■ Document passage
_ _ _ _ _

Leigh said (via Paula):
"It is my opinion that grammar should come first, because everyone
writes..."

I'd like to agree with her, but I have to tweak the statement a bit first:

"Grammar should come [to writers' attention], because everyone writes
publicly sometimes..." *

It's just that 'first' that I worry about. Seems to me that putting
emphasis on grammar as *preparatory* to good writing is, ironically
perhaps, exactly what thwarts the developmentof grammar competency.
Grammar skill is *simultaneous* to writing development. It is intertwined
in the process and in writing's speech ancestry. By foregrounding it,
abstracting it, emphasizing it, we yank it out if its natural context and
make it a Big Deal. People freak out about it & paralyze their own
well-developed literacy skills. We *make* grammar a problem by putting too
much stress on it.

The grammar question really is not a matter of *whether* but of *how* and
*when*. And from the perspective of teachers, tutors, and trainers, it's a
more matter of pedagogy than composition. Should people who write in
public be concerned about the rhetorical effect of their grammar? Yes.
Should we put grammar *first* and concentrate on it in writing education?
No. 

Grammar competency comes with experience, with attention to and
understanding of rhetorical situations, and with the motivation to account
for audience expectations. It comes *with* those things, not before them.

_ _ _ _ _

Stored data entries
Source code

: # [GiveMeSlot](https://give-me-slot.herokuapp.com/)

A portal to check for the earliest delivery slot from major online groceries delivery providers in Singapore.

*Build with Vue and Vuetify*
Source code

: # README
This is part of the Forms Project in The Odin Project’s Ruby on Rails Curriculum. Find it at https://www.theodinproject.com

_ _ _ _ _

■ Questions to answer
• 1. Answer these questions from the passage on grammar:
(a) Which word in Leigh's statement does the writer worry about?
(b) Grammar skill is described as simultaneous to what?
(c) From the perspective of teachers, tutors, and trainers, the grammar question is more a matter of what than of composition?
• 2. Print the part of the passage on grammar starting with "Grammar skill is" and going on through "in writing education?".

■ Outputs by task
• 1.
(a) "First."
(b) Writing development.
(c) Pedagogy.

• 2.
Grammar skill is *simultaneous* to writing development. It is intertwined
in the process and in writing's speech ancestry. By foregrounding it,
abstracting it, emphasizing it, we yank it out if its natural context and
make it a Big Deal. People freak out about it & paralyze their own
well-developed literacy skills. We *make* grammar a problem by putting too
much stress on it.

The grammar question really is not a matter of *whether* but of *how* and
*when*. And from the perspective of teachers, tutors, and trainers, it's a
more matter of pedagogy than composition. Should people who write in
public be concerned about the rhetorical effect of their grammar? Yes.
Should we put grammar *first* and concentrate on it in writing education?